Top of Provided records

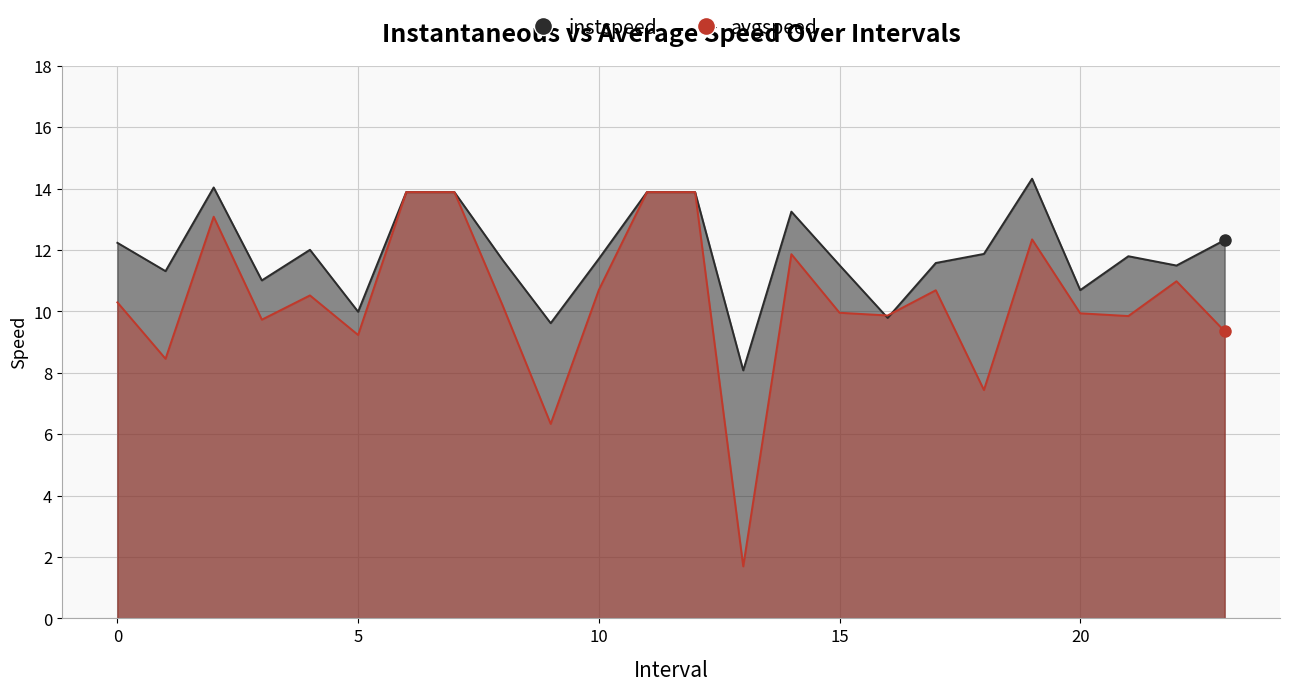

How many times do avgspeed and instspeed cross each other?

2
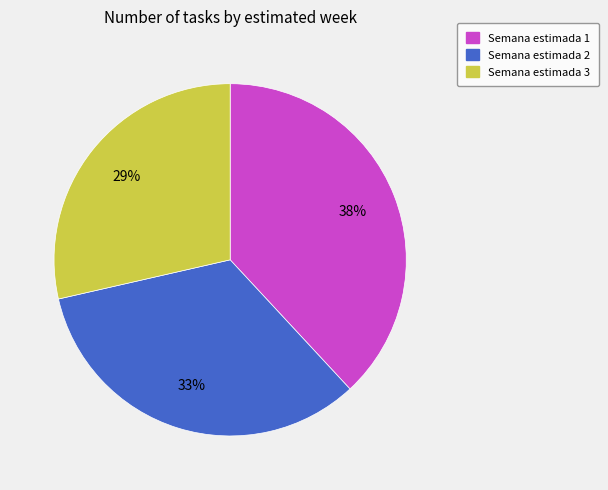

Does any single category account for the majority?

No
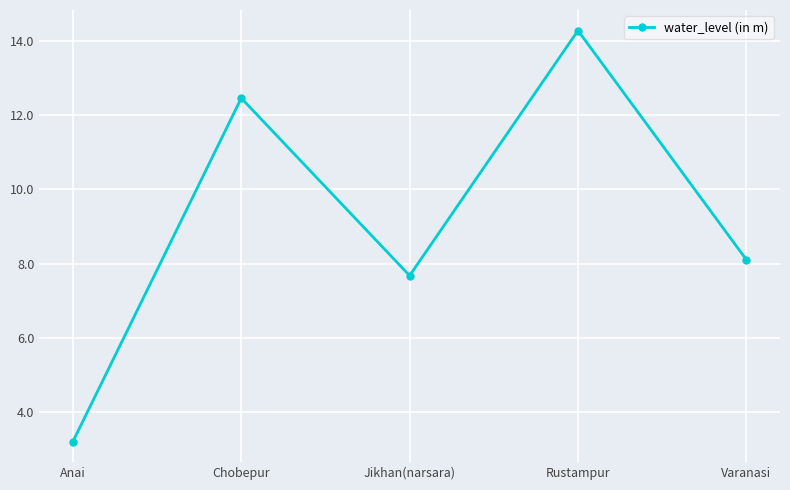

What is the approximate value at Varanasi?

8.1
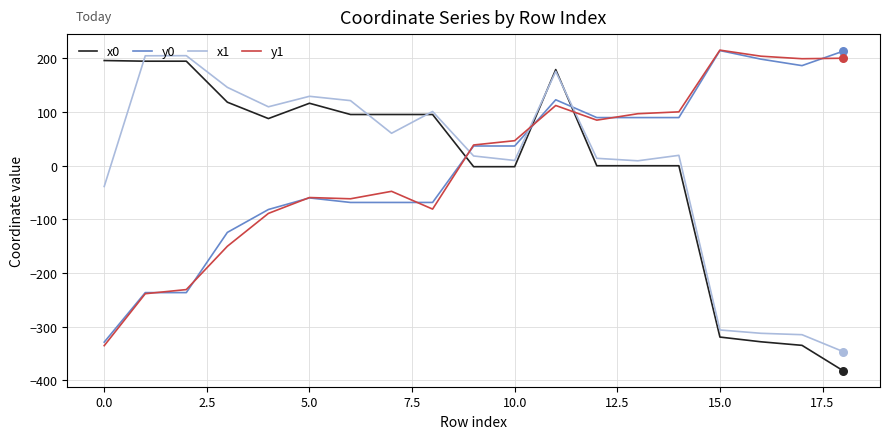

True or false: x0 and y0 cross at least once.

True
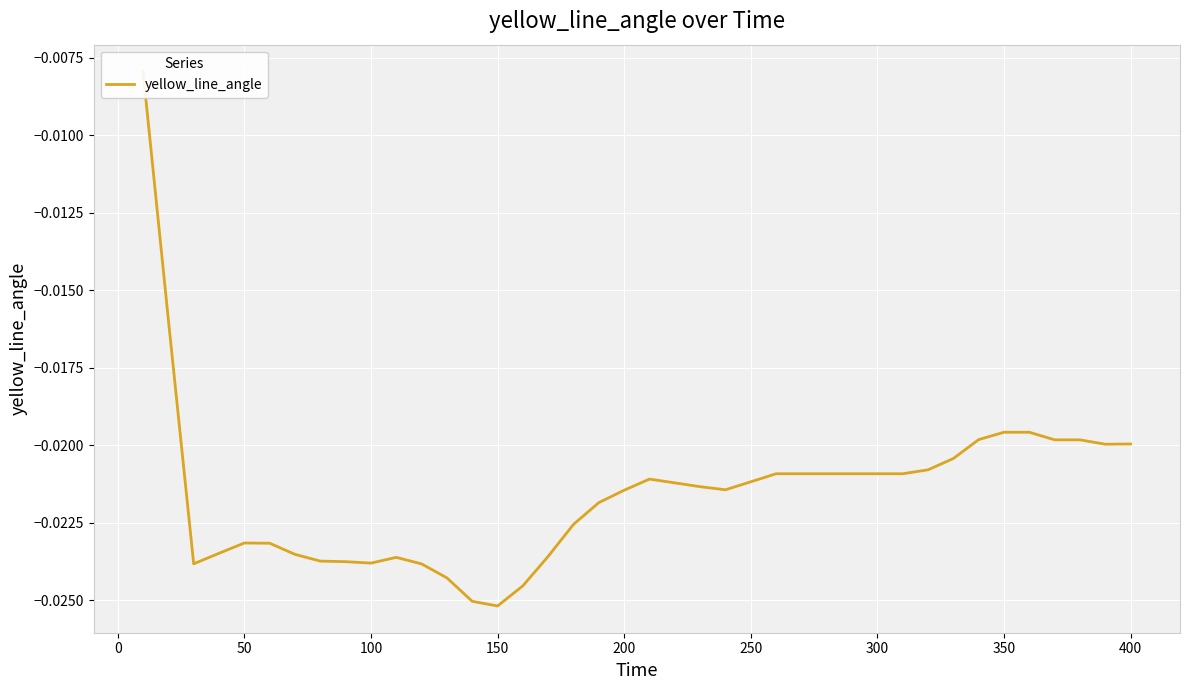

True or false: the data has more than 2 interior local peaks.

True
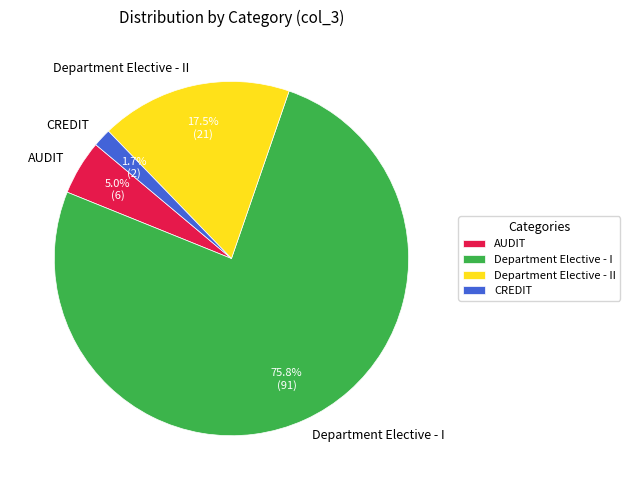

Between CREDIT and AUDIT, which is larger?

AUDIT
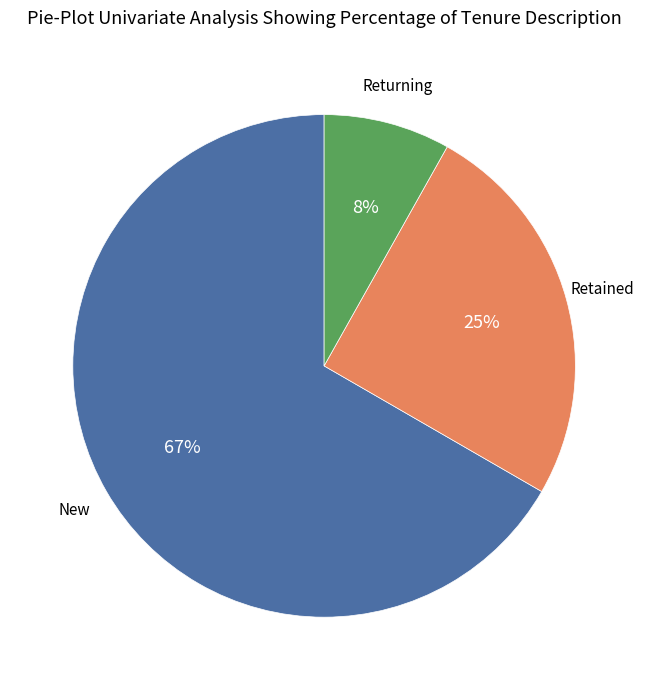

Is there a majority slice in this chart?

Yes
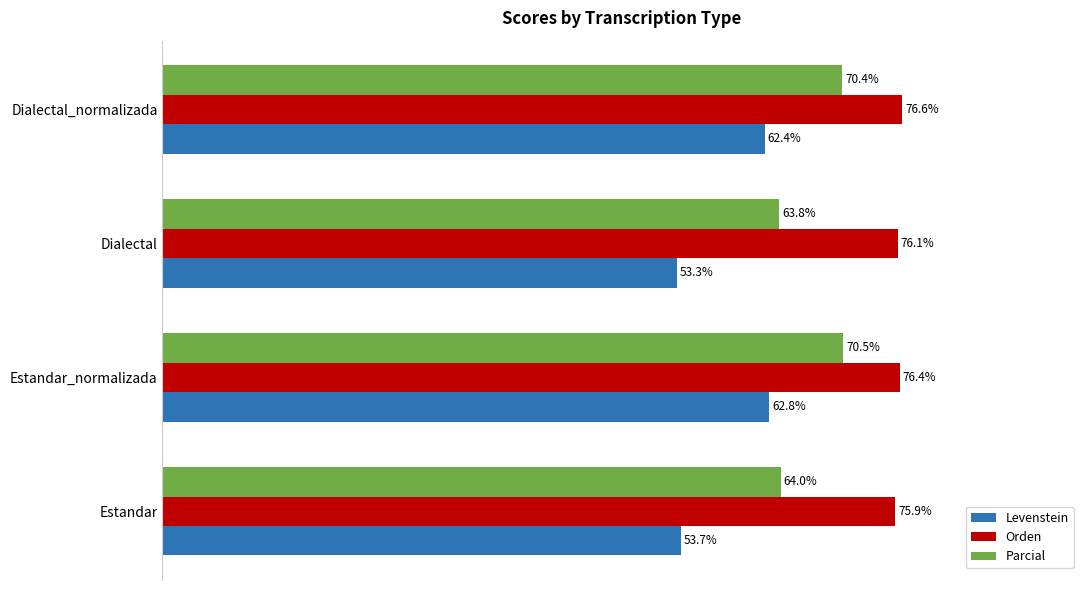

At which category is the sum across all series the highest?

Estandar_normalizada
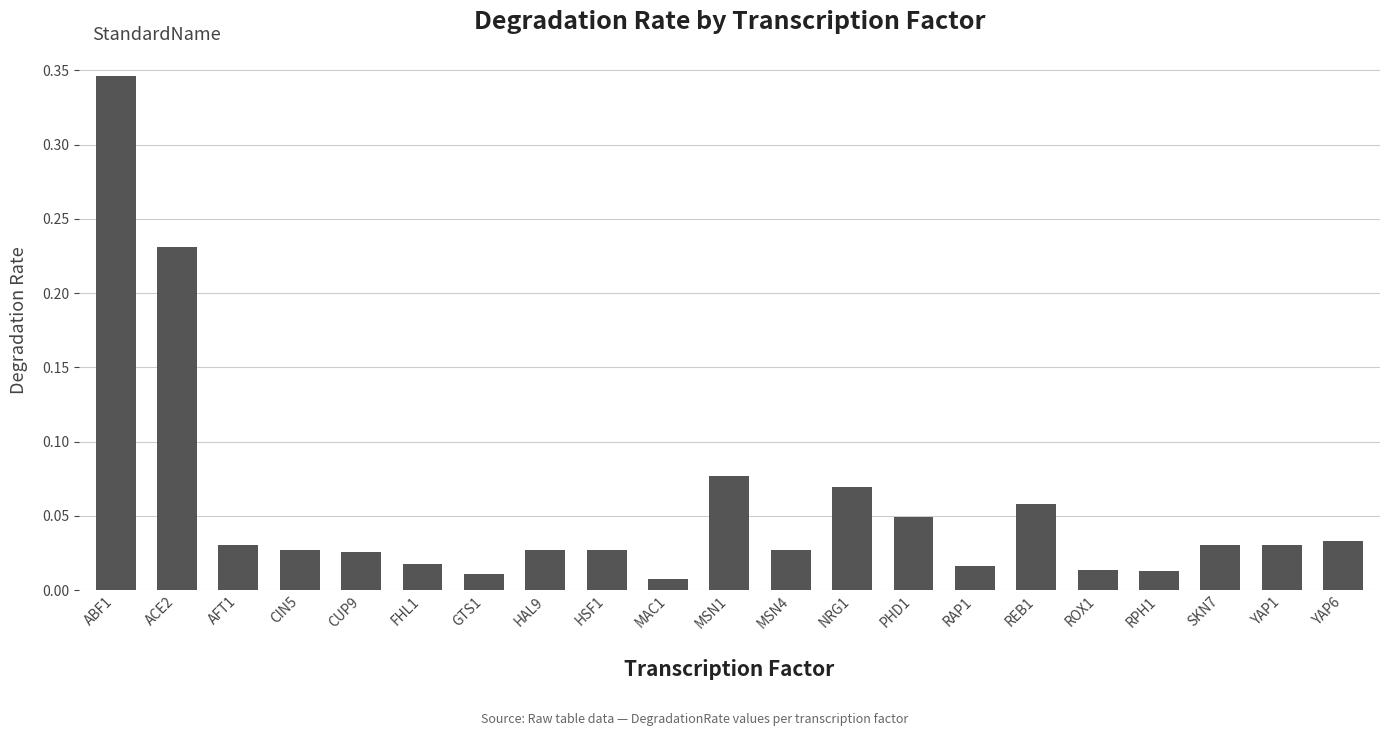

What is the sum of all values?

1.2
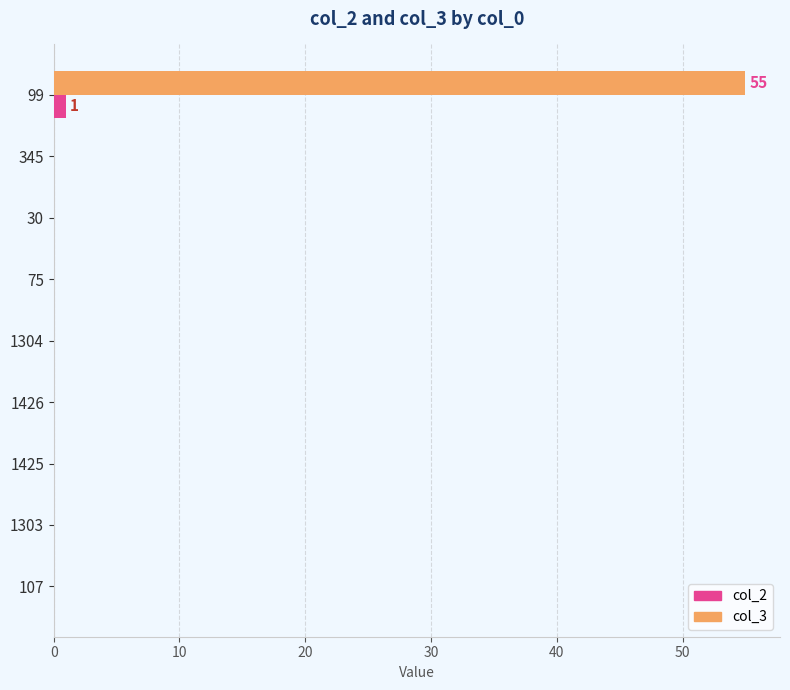

What is the sum of all col_3 values?

55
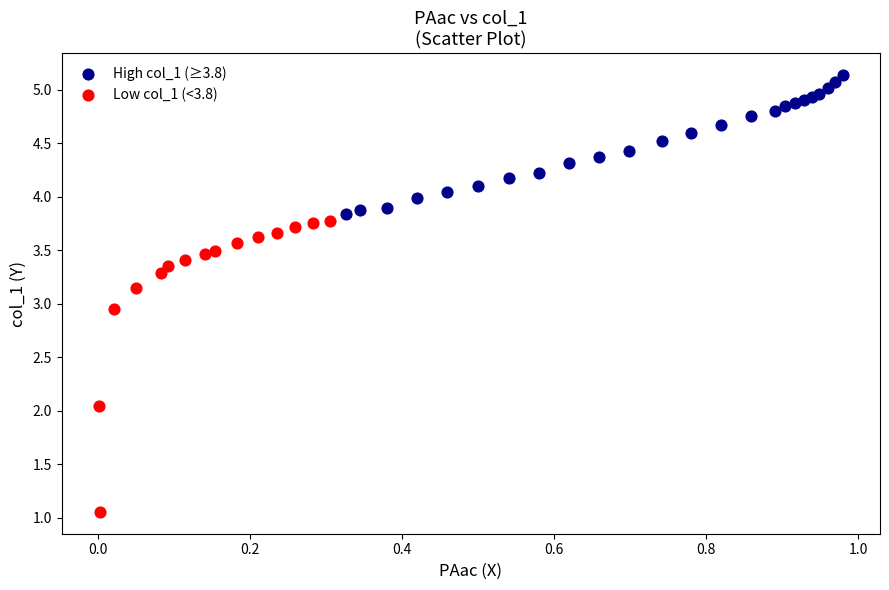

Which series has the largest Y range (max minus min)?

Low col_1 (<3.8)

Bottom of Provided records

* [Problem details]: Pick out each line in the records that contains the word "values".

* [Exercise response]:
What is the sum of all values?
What is the sum of all col_3 values?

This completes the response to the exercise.